EXERCISE TEXT Block Start

2011: Dominique Strauss-Kahn, former head of the International Monetary Fund, breaks his silence four months after a New York hotel maid accuses him of sexual assault, calling his encounter with the woman a “moral failing” he deeply regrets, but insisting in an interview on French television that no violence was involved.

A magnitude-6.9 earthquake shakes northeastern India and Nepal, resulting in some 100 deaths.

For a second year, Emmy Awards for drama and comedy go to “Mad Men” and “Modern Family.”

2015: The Environmental Protection Agency says Volkswagen has intentionally skirted clean- air laws by using software that enabled about 500,000 of its diesel cars to emit fewer smog-causing pollutants during testing than in real-world driving conditions; the EPA orders VW to fix the cars at its own expense.

VINDICATOR FILES

1991: Liberty Police Chief Anthony Pilolli and the local Fraternal Order of Police ask township trustees to remove two police levies from the November ballot because the issues have become controversial.

Warren’s Civil Service commissioners say complaints about cheating and other problems with the promotional exams for the police department are baseless.

Mahoning County Common Pleas Court Judge Charles Bannon refuses to order the closure of an adult video store in Boardman because trustees failed to hold the hearings necessary to close the store and were less than truthful in articulating their reasons for closing the store.

1976: The Most Rev. Valerian D. Trifa of Grass Lake, Mich., archbishop of the Romanian Episcopate of the Eastern Orthodox Church, is a guest for the 70th anniversary observance of Holy Trinity Romanian Orthodox Church.

Det. Roger Halbert, 42, chief of the vice squad, is resigning from the Youngstown Police Department to take the job of police chief in Jacksonville, N.C.

A persistent rain drops almost 3 inches of precipitation on the Youngstown area, causing localized floods and the postponement of six are high school football games.

EXERCISE TEXT Block End

_PROBLEM 1_:
According to the almanac entries, about how many Volkswagen diesel cars had software that let them emit fewer pollutants during testing?
_PROBLEM 2_:
Shorten the paragraph in the almanac entries that begins "Mahoning County Common Pleas Court Judge Charles Bannon" while keeping its main facts.
_PROBLEM 3_:
Repeat everything in the almanac entries from "1976: The Most" down to "in Jacksonville, N.C.".
The records have no connection to the almanac entries.

GIVEN INFORMATION Block Start

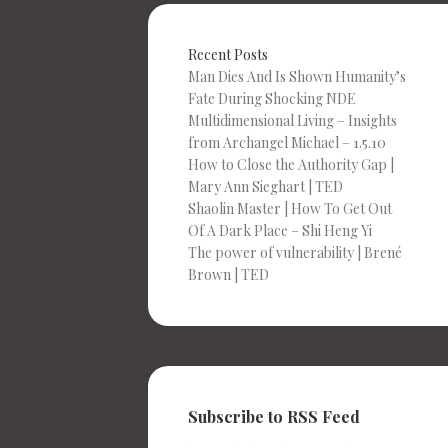
Recent Posts
Man Dies And Is Shown Humanity’s
Fate During Shocking NDE
Multidimensional Living – Insights
from Archangel Michael – 1.5.10
How to Close the Authority Gap |
Mary Ann Sieghart | TED
Shaolin Master | How To Get Out
Of A Dark Place – Shi Heng Yi
The power of vulnerability | Brené
Brown | TED
Subscribe to RSS Feed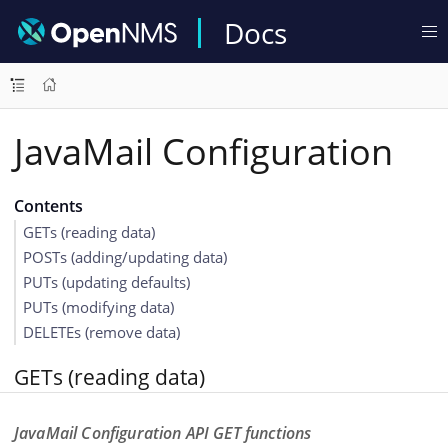
Docs
JavaMail Configuration
Contents
GETs (reading data)
POSTs (adding/updating data)
PUTs (updating defaults)
PUTs (modifying data)
DELETEs (remove data)
GETs (reading data)
JavaMail Configuration API GET functions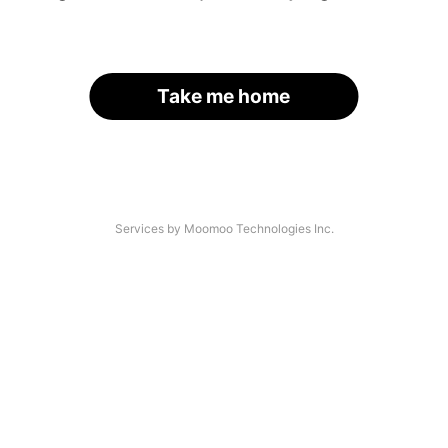
Take me home
Services by Moomoo Technologies Inc.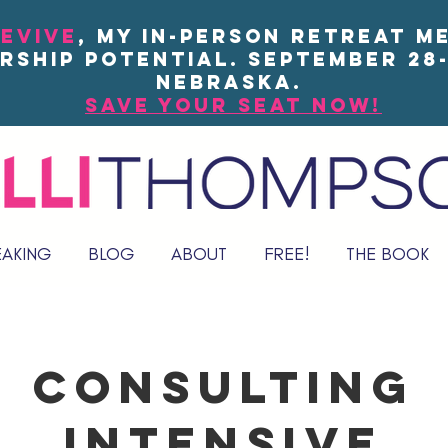
EVIVE
, my in-person Retreat m
rship potential. September 28-
Nebraska.
save your seat now!
EAKING
BLOG
ABOUT
FREE!
THE BOOK
Consulting
Intensive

GIVEN INFORMATION Block End

_EXERCISE RESPONSE 1_:
About 500,000.

_EXERCISE RESPONSE 2_:
Judge Charles Bannon refused to order an adult video store in Boardman closed, because trustees had not held the required hearings and were less than truthful about their reasons for closing it.

_EXERCISE RESPONSE 3_:
1976: The Most Rev. Valerian D. Trifa of Grass Lake, Mich., archbishop of the Romanian Episcopate of the Eastern Orthodox Church, is a guest for the 70th anniversary observance of Holy Trinity Romanian Orthodox Church.

Det. Roger Halbert, 42, chief of the vice squad, is resigning from the Youngstown Police Department to take the job of police chief in Jacksonville, N.C.